The next month, Microsoft deployed its “Laptop Hunters” ads. They clearly moved the needle in Microsoft’s favor. Ted Marzilli, a managing director of BrandIndex, a company that tracks consumer perceptions, said that at the beginning of the year, adults thought Apple offered more value than Microsoft. In May, however, Microsoft closed the gap in the firm’s surveys. “Apple took a hit,” Mr. Marzilli said. “Since then, they have been neck and neck.”

In June, Microsoft felt that it had more reason to gloat. The chief operating officer, B. Kevin Turner, says he got a call from an Apple lawyer who asked him to change the ads because Apple was lowering its prices by $100. “I did cartwheels down the hallway,” Mr. Turner subsequently boasted in speech at a New Orleans conference.

Then Apple announced its second-quarter rebound. And for some analysts, it seemed like game over. “The reality is that Apple’s business has been impacted by the overall economy, not by Microsoft’s campaign,” said Gene Munster, senior research analyst at Piper Jaffray. “Those ‘What can I get for 1,000 bucks’ ads? That was a clever campaign. But it never really caught on. If you compare it to ‘Get a Mac,’ it didn’t even register.”

And yet Apple keeps responding. On Friday, it released its Snow Leopard operating system a month ahead of schedule, accompanied by a new round of “Get a Mac” ads. One involves a red-headed woman who is clearly intended to resemble Microsoft’s Lauren. PC introduces her to his suave friend, a top-of-the-line model played by Patrick Warburton, who was David Puddy on “Seinfeld.” She declines to buy a Windows machine when they can’t promise that she won’t have virus woes.

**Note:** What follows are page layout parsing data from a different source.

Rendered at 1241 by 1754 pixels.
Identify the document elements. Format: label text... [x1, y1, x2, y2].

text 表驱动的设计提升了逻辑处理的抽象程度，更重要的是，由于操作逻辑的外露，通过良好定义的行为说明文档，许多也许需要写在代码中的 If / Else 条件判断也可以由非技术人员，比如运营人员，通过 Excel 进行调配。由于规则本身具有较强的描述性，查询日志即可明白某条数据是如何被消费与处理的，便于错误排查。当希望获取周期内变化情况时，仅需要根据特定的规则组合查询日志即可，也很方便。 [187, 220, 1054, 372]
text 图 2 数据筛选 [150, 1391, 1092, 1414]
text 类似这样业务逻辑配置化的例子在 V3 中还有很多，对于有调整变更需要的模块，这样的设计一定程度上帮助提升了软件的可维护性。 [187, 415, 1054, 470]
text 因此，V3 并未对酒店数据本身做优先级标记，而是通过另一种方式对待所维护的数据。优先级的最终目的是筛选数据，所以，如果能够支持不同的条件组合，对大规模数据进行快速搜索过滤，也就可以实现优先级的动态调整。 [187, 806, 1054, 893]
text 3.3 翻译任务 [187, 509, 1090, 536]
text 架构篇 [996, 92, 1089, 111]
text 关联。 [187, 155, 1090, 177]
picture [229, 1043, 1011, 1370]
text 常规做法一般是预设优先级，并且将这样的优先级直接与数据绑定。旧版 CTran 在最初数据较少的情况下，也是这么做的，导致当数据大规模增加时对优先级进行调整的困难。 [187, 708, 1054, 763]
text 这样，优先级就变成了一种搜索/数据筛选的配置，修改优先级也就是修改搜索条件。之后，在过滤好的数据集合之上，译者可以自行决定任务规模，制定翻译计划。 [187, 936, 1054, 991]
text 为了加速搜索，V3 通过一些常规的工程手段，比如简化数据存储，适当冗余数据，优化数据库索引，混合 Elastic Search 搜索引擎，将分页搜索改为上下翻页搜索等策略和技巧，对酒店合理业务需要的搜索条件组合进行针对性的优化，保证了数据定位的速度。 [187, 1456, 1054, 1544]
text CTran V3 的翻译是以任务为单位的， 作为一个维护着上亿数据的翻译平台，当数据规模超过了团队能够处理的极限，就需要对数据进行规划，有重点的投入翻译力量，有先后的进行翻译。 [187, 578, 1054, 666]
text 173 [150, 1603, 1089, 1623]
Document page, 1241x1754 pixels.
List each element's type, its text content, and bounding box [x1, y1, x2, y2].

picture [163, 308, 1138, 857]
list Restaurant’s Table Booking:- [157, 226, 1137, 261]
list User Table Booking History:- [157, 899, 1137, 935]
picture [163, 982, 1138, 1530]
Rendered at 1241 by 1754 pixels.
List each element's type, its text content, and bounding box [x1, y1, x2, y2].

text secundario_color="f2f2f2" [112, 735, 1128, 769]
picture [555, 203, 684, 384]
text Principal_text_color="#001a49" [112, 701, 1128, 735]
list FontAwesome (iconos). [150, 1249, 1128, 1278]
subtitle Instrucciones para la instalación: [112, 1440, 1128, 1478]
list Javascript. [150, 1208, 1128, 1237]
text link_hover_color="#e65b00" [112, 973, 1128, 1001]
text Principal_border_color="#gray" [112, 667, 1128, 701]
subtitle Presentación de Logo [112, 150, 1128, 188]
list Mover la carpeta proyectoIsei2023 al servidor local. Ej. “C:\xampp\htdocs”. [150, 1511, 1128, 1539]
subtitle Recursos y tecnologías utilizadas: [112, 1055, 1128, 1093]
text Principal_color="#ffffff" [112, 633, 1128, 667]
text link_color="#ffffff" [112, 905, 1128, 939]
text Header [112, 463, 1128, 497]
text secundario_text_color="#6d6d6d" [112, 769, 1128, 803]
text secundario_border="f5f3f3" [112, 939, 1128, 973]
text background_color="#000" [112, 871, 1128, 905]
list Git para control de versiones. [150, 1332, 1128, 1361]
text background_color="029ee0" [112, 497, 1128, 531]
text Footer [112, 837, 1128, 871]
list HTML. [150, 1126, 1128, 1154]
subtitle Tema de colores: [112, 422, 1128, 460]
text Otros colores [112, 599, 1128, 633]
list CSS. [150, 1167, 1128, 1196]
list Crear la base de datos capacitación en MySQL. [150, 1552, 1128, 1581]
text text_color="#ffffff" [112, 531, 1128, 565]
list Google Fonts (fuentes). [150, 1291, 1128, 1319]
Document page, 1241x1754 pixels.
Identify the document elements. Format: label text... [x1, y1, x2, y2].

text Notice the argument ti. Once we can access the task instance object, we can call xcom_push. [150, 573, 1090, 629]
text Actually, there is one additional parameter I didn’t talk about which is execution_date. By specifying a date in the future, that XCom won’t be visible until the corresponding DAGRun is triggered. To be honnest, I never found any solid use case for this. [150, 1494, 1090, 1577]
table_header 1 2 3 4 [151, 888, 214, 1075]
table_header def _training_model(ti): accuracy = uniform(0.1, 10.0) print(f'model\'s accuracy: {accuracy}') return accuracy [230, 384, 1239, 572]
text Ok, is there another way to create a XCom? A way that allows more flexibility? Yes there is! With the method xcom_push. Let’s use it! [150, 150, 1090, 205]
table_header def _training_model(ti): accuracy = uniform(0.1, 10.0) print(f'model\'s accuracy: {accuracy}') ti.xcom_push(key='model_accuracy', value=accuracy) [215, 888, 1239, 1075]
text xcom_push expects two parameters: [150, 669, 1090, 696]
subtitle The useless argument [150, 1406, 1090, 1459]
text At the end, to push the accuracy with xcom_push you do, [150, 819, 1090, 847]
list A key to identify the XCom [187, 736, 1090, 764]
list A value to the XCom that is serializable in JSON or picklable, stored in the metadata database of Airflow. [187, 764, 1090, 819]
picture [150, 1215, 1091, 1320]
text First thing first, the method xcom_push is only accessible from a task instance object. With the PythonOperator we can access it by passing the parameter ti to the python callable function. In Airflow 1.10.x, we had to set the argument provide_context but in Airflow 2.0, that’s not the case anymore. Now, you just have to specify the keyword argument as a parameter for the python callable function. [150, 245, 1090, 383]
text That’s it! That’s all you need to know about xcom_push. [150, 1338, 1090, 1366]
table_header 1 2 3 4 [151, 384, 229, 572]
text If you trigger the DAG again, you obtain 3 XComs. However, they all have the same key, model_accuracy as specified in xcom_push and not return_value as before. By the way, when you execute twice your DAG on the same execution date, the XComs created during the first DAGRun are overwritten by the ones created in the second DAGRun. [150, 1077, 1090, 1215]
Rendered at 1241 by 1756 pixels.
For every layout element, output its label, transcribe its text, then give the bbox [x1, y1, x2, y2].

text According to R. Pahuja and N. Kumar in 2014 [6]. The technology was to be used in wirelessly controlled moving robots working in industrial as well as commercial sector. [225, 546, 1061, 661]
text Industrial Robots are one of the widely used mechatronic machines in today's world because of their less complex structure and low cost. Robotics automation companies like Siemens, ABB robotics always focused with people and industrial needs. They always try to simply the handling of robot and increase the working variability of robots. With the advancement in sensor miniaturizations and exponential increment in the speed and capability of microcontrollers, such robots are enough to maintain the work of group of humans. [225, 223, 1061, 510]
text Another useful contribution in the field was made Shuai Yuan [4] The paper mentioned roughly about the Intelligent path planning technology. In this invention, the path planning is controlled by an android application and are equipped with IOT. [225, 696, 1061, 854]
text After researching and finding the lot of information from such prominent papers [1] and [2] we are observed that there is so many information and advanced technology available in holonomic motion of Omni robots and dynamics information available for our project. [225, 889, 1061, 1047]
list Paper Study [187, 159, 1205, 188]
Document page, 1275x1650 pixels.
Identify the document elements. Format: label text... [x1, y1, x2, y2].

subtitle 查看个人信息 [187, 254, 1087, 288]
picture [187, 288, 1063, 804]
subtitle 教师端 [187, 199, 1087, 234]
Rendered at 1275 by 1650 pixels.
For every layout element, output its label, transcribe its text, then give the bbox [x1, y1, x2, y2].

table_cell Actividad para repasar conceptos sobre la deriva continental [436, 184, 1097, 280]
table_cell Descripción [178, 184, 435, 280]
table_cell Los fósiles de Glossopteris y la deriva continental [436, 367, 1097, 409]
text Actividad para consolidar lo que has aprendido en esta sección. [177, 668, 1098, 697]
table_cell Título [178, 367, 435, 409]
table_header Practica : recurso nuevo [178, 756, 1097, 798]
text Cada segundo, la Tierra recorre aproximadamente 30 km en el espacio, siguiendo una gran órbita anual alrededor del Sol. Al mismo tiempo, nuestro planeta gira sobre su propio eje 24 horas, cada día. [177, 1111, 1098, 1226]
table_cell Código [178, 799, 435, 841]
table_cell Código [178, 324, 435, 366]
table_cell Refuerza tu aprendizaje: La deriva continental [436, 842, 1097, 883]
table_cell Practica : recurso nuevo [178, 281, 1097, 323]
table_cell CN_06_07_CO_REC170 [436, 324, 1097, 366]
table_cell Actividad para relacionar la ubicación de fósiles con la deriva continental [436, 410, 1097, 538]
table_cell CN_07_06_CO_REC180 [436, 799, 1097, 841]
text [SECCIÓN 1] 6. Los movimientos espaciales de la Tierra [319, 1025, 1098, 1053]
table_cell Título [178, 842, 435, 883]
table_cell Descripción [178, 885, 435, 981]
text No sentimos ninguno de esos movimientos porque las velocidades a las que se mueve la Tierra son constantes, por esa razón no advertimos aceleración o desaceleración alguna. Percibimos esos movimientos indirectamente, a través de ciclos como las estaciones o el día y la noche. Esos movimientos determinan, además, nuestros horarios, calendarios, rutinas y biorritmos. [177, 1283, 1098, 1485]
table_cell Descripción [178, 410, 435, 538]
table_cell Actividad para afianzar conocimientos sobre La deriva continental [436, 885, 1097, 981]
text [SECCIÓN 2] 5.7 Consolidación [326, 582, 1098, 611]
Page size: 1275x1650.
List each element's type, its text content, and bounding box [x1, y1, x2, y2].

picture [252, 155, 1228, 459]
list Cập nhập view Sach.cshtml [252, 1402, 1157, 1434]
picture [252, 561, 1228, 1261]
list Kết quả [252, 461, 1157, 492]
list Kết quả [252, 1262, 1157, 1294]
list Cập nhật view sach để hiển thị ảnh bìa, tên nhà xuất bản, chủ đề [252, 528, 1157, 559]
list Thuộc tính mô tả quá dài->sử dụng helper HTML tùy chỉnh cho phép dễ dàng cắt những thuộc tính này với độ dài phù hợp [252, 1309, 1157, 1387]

Microsoft, however, has found it enjoys mixing it up with Apple on the airwaves. In July, Mr. Ballmer told analysts that Crispin’s work had been “quite effective.” He promised that Microsoft would continue investing heavily in Windows marketing. “We didn’t do that three, four, five, six years ago,” he added.

For Mr. Siler, this is a welcome change. “I’ve never seen more pride at Microsoft,” he says. “You walk through the campus, and you see people’s laptops that have ‘I’m a PC’ stickers on them. I walk in the company store, and there are these huge banners that say, ‘I’m a PC’ and shirts and ties and mugs. I think I made a difference. My God, that’s so cool!”

Correction: An earlier version of this article misidentified B. Kevin Turner, the chief operating officer of Microsoft, as the company’s chief financial officer.